Simple Propers: proposed in 1924
  • I was intrigued to find an article in the archives of the Tablet from as early as 1924, advocating an edition of simplified Proper chants.

    In asking for Essays last May we said that Catholic musicians might well apply themselves to composing short, strong, simple, seemly settings (preferably modal) of the Proper texts, such as (a) could be quickly learnt and clearly sung by choirs with little leisure for rehearsals, and (b) would, at the same time, be inspiring to ordinary congregations. ...

    We do not say that there is need to re-set all those texts of the Proper (less than two hundred and fifty in all) which are required by an average voluntary choir every year. Many of the settings in the Gradual are simple enough already. Other texts could be decently intoned or chanted. But there is room for a hundred or so of unembroidered easy modal compositions, for singing in unison to an organ accompaniment. Such a collection ought not to be a oneman effort. Many of us ought to help; and the eventual book should be a survival of the fittest.


    Not much to ask, really; I wonder how far they got with it. Just from the references in the article to previous "essays", I suspect there is a lot more of a similar vein if anyone fancies writing a thesis on the musical aspirations of the English liturgical movement in the 1920s.

    From " ping-pong " as an all-round method we are averse.


    Here is the article.
    Thanked by 2smvanroode Kathy
  • And about 40 years later we got the Graduale Simplex and about 90 years later the Simple English Propers.

    I would like to see something like a Latin version of the SEP.
  • RobertRobert
    Posts: 343
    There's the Graduale Parvum, which is perhaps what the Simplex ought to have been.
  • Adam WoodAdam Wood
    Posts: 6,451
    I would like to see something like a Latin version of the SEP.

    Isn't that the what the Rossini Propers are?
  • SalieriSalieri
    Posts: 3,177
    Isn't that the what the Rossini Propers are?


    NO! What Prof. Bartlett has done with the SEP is to construct formulaic melodies in each of the modes that could be adapted to other texts, this is similar to the many office antiphons (and Graduals, Alleluias, and Tracts) which are adaptations of melodic formulae for the various modes.

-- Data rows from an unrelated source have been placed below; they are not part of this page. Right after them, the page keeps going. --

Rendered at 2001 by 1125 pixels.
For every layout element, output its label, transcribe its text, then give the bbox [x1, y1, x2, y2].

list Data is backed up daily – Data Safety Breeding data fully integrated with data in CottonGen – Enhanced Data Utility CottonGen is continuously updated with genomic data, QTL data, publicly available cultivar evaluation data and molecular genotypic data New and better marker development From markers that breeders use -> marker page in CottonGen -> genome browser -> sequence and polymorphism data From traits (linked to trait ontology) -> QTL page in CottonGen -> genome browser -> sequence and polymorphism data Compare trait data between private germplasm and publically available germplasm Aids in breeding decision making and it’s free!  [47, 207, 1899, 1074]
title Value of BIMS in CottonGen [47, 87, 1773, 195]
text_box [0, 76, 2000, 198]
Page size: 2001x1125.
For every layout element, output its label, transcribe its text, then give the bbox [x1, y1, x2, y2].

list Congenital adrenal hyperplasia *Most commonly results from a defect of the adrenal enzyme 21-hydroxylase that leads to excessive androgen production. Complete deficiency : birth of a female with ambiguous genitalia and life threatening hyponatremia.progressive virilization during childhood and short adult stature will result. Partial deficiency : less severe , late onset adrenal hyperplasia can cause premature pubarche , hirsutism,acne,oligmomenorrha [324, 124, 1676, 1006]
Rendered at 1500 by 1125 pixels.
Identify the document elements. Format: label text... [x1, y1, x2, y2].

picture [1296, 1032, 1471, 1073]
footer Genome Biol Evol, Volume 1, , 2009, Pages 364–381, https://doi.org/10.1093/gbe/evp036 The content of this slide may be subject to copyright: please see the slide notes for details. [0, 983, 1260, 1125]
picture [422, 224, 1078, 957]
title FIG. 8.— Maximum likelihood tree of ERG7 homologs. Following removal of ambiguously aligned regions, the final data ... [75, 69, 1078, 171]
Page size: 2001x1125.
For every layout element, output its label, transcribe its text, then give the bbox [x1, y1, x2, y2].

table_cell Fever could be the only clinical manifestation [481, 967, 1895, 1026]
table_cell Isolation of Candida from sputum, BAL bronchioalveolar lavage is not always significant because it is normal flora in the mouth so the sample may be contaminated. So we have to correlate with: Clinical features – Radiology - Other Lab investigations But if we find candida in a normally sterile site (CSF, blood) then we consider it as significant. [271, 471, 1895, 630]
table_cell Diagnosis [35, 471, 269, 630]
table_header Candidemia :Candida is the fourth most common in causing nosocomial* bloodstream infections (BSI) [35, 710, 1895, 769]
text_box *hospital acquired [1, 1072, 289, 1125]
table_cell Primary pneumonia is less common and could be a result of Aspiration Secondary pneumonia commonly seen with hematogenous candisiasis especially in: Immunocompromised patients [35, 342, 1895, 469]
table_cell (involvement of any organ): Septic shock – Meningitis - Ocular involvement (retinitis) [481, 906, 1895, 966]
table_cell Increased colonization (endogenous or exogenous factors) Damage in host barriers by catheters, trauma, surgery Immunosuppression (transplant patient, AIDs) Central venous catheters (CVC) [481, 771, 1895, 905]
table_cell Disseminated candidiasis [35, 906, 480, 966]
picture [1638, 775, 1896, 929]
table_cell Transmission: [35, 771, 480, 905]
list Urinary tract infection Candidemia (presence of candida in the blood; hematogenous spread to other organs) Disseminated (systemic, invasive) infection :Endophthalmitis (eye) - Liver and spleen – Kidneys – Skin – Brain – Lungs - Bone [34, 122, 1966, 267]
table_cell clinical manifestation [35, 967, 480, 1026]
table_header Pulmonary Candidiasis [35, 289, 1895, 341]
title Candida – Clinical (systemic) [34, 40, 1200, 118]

    The Rossini Propers set the propers texts to a simple psalmtone - imagine the entire Midnight Mass (Introit, Gradual, Alleluia, Offertory and Communion) set to the psalmtone VIII G and you have the Rossini Propers, no where near the modal or melodic variety of the Graduale which Bartlett preserved in the SEP - and to a greater extent in the new Lumen Christi books - they are really only utilitarian settings, and not to my mind 'beautiful'.
  • Adam WoodAdam Wood
    Posts: 6,451
    Ah, thanks.
  • GavinGavin
    Posts: 2,799
    Yes, the Rossini Propers are most analogous to the Anglican Use Graduale.
    Thanked by 1Ben
  • fcbfcb
    Posts: 331
    ...or the Lalemant Propers.
  • I would like to see something like a Latin version of the SEP.

    @hartleymartin: Something like this, perhaps?
  • BenBen
    Posts: 3,114
    I like it. A lot.
  • Indeed, yes, something like that. This way, they may be used by either EF and OF parishes and can be used to substitute when the chants of the Graduale Romanum are too difficult for the ability of the particular choir. It's certainly better than just psalm-toning everything!
  • For the last EF mass where I had to co-ordinate music, I was fortunate that a few of the girls who attended were very good at sight-reading chant and were able to chant the offertory. We sang the Gradual to a Psalm Tone and used the Tone VIII melismatic Alleuia with the verse also to a psalm tone. Otherwise, we would never have been able to accomplish the music for that mass!
  • BenBen
    Posts: 3,114
    You might consider the Chants Abrégés. Much nicer than a psalm tone. I use it all the time with my schola.